For instance, if your partner is attempting to blame you for something you didn’t do, this could upset you. However, when you are able to talk to them in a calm manner and explain that you didn’t do something hurtful, this could make a big difference.
Anytime you did something that upset your partner and it wasn’t the best thing to do, you should consider an apology. This can let your spouse know that you care, and you don’t want to hurt their feelings.
Of course, you shouldn’t apologize if you don’t feel like you did something wrong, since that wouldn’t be sincere. Try your best to be honest with your partner at all times, even if it may momentarily hurt their feelings.
Research shows that when there is too much tension in a marriage, it may lead to both partners being unhappy in their marriage. This is something to think about when you are working through disagreements in your household.
Consider Your Spouse’s Side
No matter if you are the one that started the argument or if it was your spouse, you should always consider their point of view. Ask yourself if they were trying to hurt you or if they did something that was malicious. In many cases, the answer is no to both of those questions, which means that it may have been an accident or an oversight.
If a person upsets you but they didn’t mean to, even though it may take some time, it is important to move on from this, where you won’t have to continue to feel angry about the circumstances.
Remember That You Love Them
When you are married to someone, you probably have a lot of history with each other. Keep this in mind whenever you are in a fight with them, or they have upset you. This may just be how they are.
Perhaps your spouse keeps putting the empty milk container back in the fridge instead of throwing it away. Have they always done this? If so, this is simply a part of their everyday behavior, and they aren’t doing this to get on your nerves.

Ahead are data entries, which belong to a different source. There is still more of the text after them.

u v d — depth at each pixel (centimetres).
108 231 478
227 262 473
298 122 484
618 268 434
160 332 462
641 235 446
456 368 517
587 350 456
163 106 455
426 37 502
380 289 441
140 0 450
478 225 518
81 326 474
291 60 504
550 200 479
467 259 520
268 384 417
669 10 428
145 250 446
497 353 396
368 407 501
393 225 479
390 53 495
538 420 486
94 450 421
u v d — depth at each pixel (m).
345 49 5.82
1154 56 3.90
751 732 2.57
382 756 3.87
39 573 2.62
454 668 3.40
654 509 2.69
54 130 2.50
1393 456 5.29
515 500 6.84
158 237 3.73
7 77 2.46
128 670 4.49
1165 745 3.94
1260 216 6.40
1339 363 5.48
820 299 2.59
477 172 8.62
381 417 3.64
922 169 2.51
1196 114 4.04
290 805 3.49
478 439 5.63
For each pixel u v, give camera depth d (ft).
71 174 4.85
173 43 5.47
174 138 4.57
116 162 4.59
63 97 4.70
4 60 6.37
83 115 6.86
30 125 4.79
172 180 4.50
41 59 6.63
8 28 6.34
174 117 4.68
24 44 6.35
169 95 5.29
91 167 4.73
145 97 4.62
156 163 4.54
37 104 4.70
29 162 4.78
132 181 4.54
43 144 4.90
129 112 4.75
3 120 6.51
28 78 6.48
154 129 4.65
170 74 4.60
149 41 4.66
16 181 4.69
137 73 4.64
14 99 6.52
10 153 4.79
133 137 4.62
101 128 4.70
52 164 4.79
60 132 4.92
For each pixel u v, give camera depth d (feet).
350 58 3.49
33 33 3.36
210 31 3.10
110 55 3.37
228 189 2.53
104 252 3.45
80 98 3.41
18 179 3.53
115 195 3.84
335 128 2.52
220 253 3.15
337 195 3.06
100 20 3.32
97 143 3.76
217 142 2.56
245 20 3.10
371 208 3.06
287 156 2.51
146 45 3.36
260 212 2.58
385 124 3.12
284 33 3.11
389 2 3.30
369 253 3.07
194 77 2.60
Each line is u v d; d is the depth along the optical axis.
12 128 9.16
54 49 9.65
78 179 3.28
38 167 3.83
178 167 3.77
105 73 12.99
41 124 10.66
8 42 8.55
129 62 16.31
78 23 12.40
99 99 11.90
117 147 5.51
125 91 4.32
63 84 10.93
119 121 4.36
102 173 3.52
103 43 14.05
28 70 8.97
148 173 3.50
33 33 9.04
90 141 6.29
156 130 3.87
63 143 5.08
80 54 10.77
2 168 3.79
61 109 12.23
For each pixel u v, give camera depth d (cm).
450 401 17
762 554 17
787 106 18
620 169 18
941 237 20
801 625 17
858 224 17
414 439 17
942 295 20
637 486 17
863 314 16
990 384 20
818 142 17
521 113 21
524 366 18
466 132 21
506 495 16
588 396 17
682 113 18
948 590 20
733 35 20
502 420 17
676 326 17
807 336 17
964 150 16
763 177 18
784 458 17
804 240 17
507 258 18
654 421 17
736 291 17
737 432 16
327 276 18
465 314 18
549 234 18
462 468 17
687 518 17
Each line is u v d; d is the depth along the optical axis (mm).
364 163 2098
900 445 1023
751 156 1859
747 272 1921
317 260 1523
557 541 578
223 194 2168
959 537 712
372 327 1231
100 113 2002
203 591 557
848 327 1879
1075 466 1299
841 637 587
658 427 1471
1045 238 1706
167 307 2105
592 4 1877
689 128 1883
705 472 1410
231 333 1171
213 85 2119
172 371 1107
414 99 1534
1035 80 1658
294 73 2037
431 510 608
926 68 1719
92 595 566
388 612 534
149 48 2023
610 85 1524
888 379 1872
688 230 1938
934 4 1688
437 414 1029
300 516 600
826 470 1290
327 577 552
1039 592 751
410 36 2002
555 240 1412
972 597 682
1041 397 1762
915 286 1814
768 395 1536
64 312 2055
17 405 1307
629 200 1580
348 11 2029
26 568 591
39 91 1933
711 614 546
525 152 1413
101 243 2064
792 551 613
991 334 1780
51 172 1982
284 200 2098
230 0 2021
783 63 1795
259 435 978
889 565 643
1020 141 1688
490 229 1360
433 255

Instead of fighting with them about it, you might find it more effective to ask them if they can stop placing an empty container in the fridge and how it makes you feel. This could cause them to instantly change this behavior.
It is okay to argue in a marriage. This can prove that you still care enough about each other to work out your issues. However, you must be fair when you are fighting and make sure that you are thinking about their point of view. It may be easy to let your emotions take over, but this could cause a bigger issue.
Take the time to clear your head and think about what you are going to say, and this may be able to end the fight in a successful manner.